- **GIVEN RECORDS**:
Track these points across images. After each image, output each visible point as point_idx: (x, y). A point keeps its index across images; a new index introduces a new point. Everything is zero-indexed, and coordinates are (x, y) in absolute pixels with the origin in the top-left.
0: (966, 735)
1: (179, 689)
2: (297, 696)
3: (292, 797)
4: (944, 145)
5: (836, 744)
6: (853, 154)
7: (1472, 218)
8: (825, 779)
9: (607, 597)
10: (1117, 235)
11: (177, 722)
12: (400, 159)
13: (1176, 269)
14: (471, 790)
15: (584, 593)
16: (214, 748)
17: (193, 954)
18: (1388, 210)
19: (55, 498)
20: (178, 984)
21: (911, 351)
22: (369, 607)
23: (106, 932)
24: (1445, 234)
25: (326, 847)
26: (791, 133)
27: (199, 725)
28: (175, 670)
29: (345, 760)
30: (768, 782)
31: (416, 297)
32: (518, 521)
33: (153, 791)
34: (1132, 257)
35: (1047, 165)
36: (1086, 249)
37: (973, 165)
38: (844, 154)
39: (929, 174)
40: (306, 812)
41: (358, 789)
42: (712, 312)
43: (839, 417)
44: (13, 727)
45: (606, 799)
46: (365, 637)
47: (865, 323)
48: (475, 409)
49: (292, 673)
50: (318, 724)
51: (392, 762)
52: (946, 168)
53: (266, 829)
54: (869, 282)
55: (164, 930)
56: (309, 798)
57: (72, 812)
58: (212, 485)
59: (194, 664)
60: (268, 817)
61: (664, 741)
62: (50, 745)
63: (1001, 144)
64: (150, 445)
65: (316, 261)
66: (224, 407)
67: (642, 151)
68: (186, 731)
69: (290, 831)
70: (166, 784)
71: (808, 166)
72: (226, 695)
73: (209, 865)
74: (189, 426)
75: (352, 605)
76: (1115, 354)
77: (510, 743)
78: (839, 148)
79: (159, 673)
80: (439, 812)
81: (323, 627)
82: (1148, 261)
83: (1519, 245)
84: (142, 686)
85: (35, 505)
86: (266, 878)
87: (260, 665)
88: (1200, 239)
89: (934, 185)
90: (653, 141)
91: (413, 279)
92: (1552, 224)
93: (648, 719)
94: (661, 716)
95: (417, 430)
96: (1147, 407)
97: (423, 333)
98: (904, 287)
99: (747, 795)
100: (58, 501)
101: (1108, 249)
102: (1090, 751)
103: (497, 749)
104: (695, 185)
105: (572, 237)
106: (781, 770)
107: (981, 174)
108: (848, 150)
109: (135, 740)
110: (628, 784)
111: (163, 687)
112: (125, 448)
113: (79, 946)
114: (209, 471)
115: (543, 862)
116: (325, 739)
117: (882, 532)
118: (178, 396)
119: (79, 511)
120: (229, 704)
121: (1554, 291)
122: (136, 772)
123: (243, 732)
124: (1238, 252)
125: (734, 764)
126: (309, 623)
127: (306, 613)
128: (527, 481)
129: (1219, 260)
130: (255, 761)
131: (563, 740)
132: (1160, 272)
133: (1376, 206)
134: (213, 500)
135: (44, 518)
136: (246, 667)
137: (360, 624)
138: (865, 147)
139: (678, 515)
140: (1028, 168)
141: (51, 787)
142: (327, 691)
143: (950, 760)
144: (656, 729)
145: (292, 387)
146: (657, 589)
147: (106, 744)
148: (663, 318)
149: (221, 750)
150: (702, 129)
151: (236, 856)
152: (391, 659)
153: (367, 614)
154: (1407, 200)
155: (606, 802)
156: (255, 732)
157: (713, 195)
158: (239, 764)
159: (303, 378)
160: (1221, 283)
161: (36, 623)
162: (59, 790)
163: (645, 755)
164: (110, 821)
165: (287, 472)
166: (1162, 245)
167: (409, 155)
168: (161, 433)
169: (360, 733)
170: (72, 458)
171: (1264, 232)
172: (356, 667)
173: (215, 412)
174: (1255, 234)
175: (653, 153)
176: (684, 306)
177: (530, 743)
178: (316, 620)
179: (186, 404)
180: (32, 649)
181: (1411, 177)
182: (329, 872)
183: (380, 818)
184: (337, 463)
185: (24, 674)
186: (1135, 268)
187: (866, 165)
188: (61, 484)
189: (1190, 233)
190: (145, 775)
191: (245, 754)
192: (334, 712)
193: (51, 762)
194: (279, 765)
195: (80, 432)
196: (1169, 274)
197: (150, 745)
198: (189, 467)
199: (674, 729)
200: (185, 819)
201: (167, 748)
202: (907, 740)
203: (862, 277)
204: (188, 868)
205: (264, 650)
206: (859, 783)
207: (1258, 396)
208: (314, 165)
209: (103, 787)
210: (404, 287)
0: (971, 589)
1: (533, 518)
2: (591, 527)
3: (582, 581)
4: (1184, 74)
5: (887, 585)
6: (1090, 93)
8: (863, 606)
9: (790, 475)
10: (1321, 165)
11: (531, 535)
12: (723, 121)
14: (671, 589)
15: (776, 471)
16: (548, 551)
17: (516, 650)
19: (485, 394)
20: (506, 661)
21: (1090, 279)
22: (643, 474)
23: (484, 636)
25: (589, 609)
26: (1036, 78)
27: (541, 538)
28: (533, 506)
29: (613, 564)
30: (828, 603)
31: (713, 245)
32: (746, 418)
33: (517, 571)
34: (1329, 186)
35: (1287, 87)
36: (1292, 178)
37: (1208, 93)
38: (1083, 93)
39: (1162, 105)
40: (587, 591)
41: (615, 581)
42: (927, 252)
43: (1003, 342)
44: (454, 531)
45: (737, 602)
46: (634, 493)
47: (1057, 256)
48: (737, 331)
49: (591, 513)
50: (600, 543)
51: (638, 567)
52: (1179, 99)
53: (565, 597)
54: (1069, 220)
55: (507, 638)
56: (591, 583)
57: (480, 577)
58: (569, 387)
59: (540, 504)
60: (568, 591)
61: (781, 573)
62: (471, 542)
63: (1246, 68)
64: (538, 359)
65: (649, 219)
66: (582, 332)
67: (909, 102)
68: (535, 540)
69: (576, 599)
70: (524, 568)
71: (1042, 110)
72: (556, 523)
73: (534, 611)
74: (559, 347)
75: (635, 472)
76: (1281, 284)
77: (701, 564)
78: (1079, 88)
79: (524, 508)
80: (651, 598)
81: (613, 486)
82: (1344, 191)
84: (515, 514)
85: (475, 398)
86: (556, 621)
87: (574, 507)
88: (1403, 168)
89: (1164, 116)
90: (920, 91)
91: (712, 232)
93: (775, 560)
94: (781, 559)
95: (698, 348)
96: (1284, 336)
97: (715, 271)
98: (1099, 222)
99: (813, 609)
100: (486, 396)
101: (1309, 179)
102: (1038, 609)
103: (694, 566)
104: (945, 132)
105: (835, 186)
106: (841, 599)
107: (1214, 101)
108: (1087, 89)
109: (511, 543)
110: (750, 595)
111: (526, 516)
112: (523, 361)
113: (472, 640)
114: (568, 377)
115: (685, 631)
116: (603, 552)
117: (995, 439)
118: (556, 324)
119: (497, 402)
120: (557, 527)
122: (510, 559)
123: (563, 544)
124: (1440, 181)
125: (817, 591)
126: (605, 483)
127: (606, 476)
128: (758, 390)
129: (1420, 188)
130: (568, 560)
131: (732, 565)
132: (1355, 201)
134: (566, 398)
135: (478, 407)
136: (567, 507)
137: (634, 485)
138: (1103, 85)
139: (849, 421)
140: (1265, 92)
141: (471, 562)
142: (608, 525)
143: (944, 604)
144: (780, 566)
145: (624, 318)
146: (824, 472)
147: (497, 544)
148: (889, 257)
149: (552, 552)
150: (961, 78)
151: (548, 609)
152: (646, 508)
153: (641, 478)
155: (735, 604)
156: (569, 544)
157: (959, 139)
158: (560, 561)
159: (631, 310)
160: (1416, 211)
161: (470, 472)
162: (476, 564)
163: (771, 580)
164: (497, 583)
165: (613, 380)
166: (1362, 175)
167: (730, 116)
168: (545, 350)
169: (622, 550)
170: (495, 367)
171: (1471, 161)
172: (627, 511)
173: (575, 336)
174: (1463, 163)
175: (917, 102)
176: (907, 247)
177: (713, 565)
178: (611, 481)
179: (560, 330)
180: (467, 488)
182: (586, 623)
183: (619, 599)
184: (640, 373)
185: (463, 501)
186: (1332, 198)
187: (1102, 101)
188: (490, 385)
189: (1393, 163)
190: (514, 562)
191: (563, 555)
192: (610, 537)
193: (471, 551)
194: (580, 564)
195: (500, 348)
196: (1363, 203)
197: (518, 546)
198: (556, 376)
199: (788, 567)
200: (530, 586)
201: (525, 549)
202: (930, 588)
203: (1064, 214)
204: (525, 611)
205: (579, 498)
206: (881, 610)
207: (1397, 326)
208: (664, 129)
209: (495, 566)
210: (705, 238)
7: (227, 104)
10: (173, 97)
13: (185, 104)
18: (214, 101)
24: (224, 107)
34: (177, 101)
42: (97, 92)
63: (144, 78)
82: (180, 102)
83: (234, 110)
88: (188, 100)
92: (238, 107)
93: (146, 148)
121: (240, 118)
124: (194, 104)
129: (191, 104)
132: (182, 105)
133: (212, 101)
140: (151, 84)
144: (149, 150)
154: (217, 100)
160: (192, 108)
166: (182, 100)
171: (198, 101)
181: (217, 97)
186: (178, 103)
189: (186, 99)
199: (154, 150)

- **WORK INSTRUCTION**:
Update the entries from the very start through the line containing "14: (471, 790)" by changing "absolute pixels" to "raw pixels", and keep everything else the same.

- **SOLUTION FOR THIS TASK**:
Track these points across images. After each image, output each visible point as point_idx: (x, y). A point keeps its index across images; a new index introduces a new point. Everything is zero-indexed, and coordinates are (x, y) in raw pixels with the origin in the top-left.
0: (966, 735)
1: (179, 689)
2: (297, 696)
3: (292, 797)
4: (944, 145)
5: (836, 744)
6: (853, 154)
7: (1472, 218)
8: (825, 779)
9: (607, 597)
10: (1117, 235)
11: (177, 722)
12: (400, 159)
13: (1176, 269)
14: (471, 790)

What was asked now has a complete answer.